Several times Sebastian Vettel has been witnessed checking out the fine details of a Mercedes, even pushing down on car parts on occasions, and Lewis Hamilton also is known to have a good eye for spotting things.

While you would think that any information a driver gives back to his team from this moment is of minimal use, actually there can sometimes be priceless details that can push a team to work on something better for their own car.

One of Mercedes’ former engineers has now lifted the lid on what type of feedback a driver like Hamilton can give – and offered a fascinating example that highlights the world champion’s attention to the smallest of details.

Philipp Brändle worked on Hamilton's car until the end of 2019 and, during a recent appearance on ServusTV over the Bahrain Grand Prix weekend, he was full of praise for the insight that Hamilton often gave the team.

"Lewis is a super spy", said Brändle: "He looks at everything very closely.

“For example, there was once a moment prior to the podium room where the drivers were having a drink.
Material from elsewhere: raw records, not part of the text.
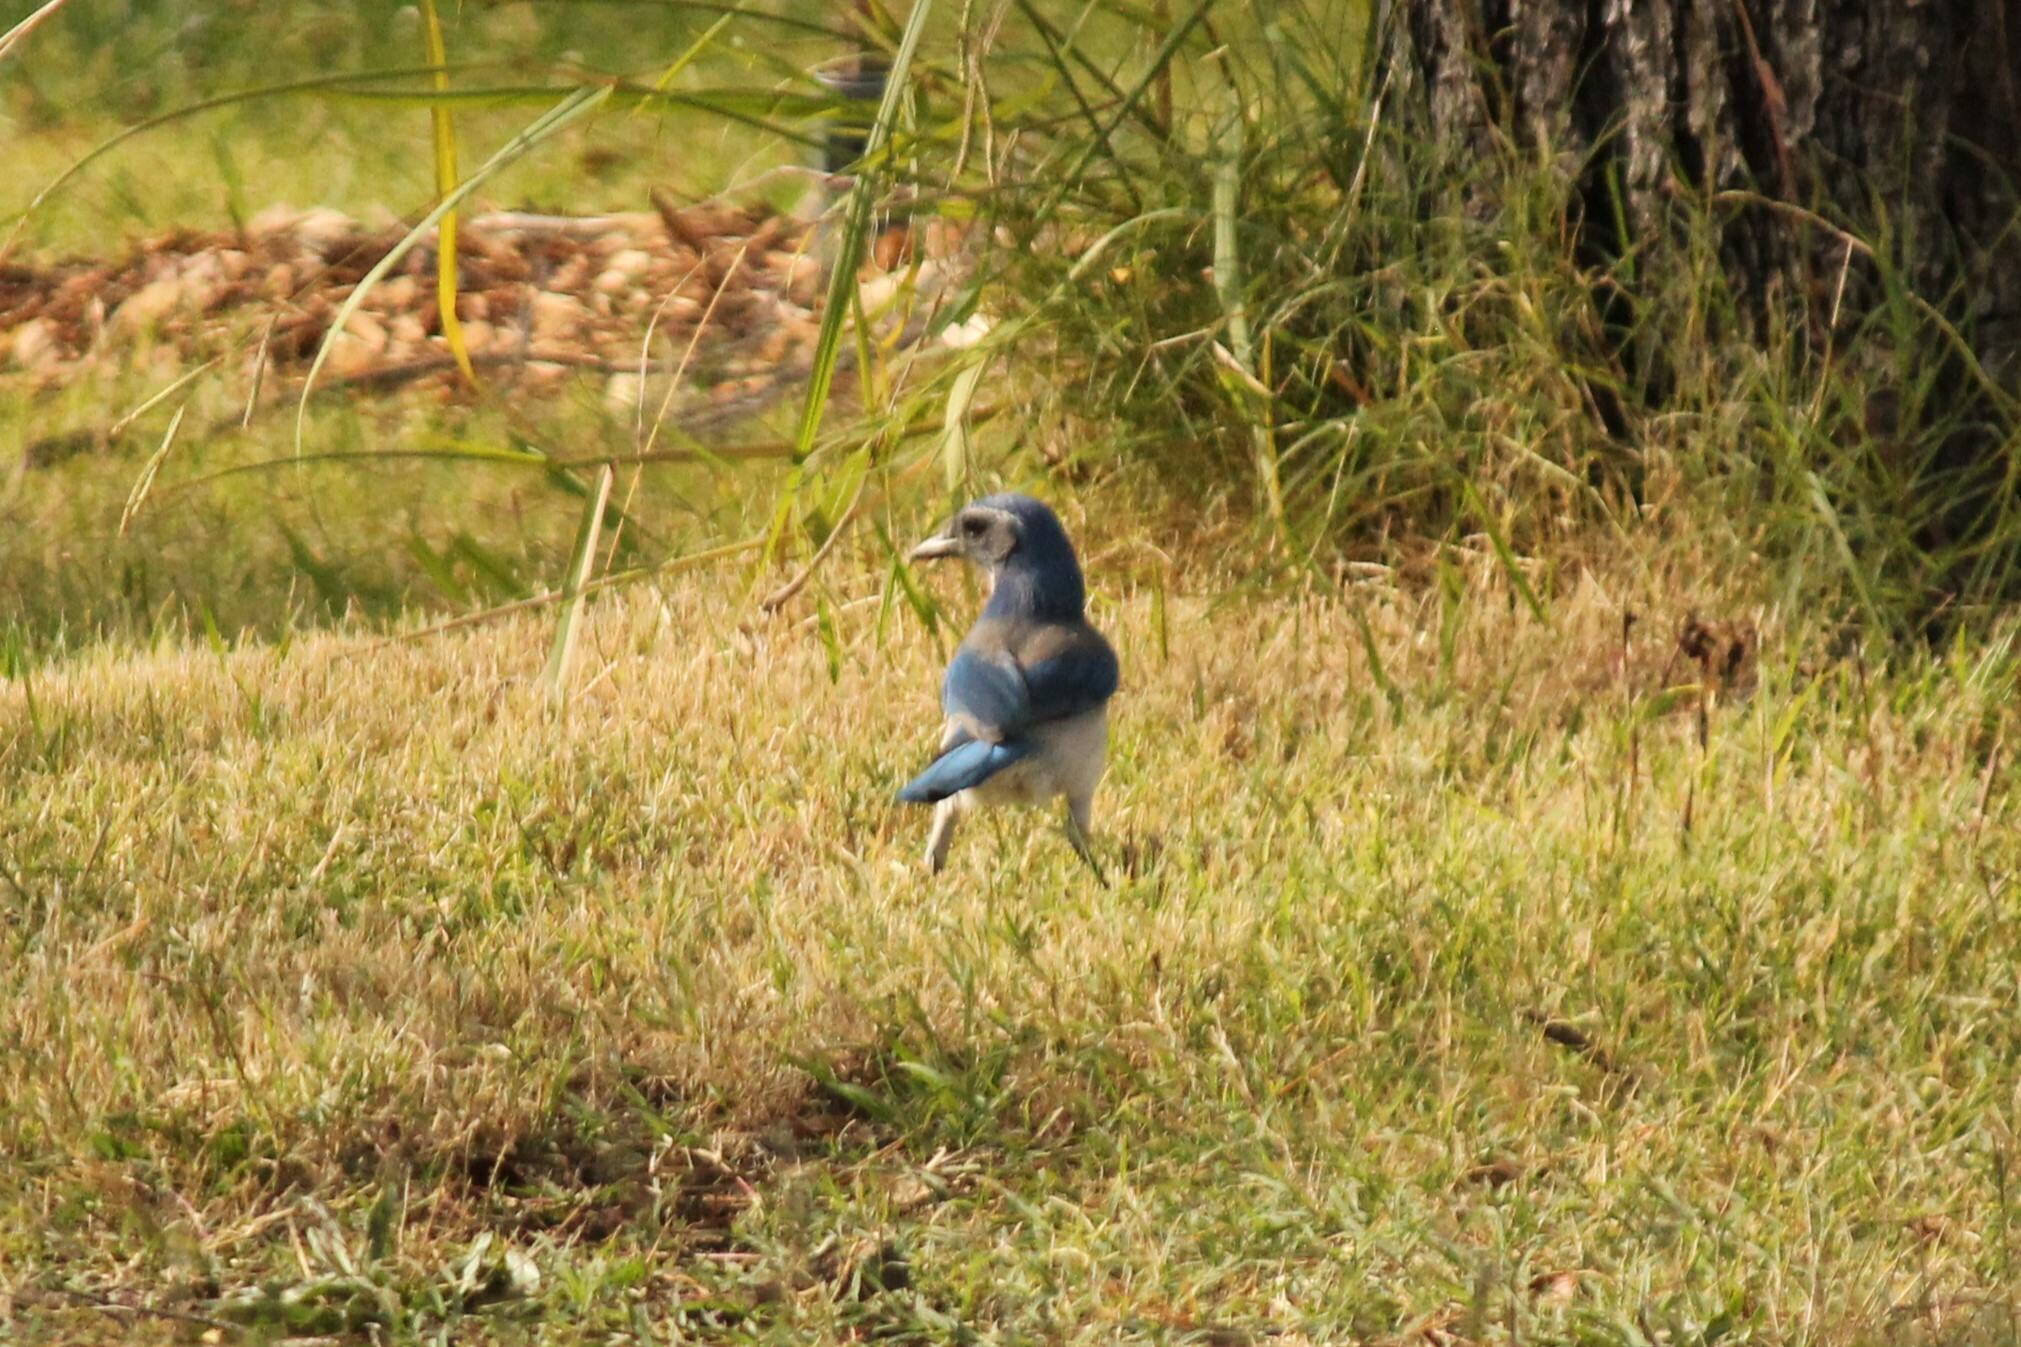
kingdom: Animalia
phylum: Chordata
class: Aves
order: Passeriformes
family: Corvidae
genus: Aphelocoma
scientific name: Aphelocoma californica
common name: California scrub-jay
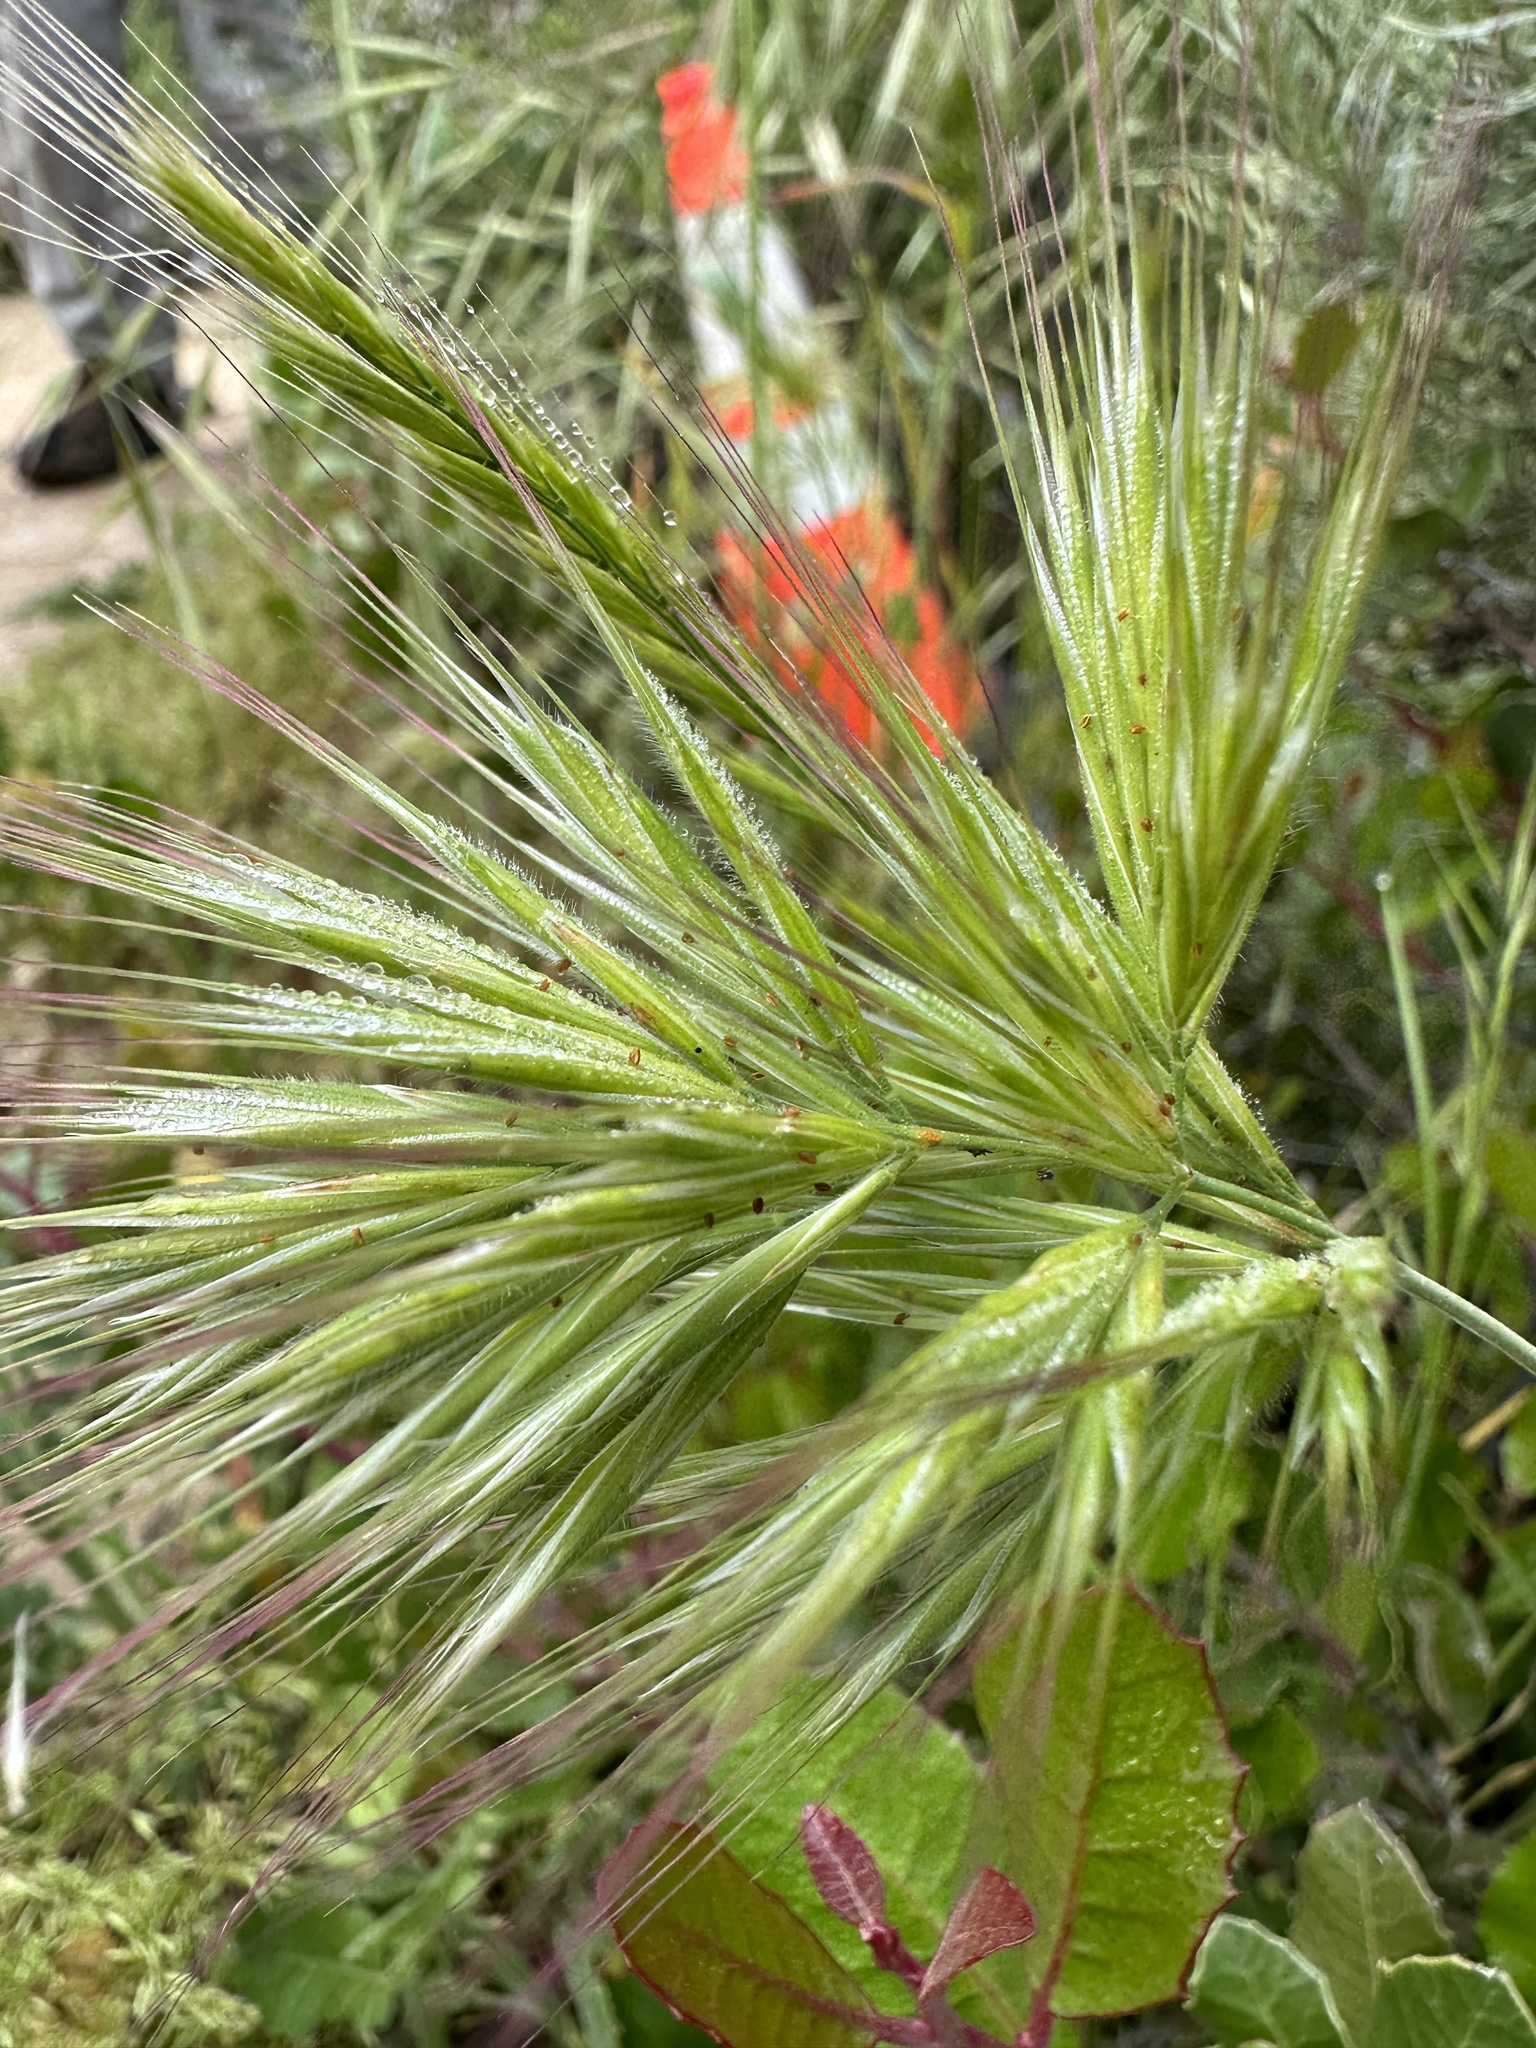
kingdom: Plantae
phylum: Tracheophyta
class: Liliopsida
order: Poales
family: Poaceae
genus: Bromus
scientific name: Bromus rubens
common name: Red brome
He noticed that another racing suit had fewer cables. The point was that you can save weight, because really every detail counts in Formula 1.

"So he gave us the feedback that the other team had a shorter wiring harness, and a smaller plug.

“And really everything, how you can somehow save just one gram, is important. He looks at details like that, and that's what we implemented.”

Former F1 driver Nico Hulkenberg said that drivers felt a responsibility to keep an eye on anything of interest they spotted on rival cars in those parc ferme moments.

"You gather information," he told ServusTV. "You look at how it's solved on the car and then you pass that on to your engineers. And of course you hope that they can do something with it and make your car faster."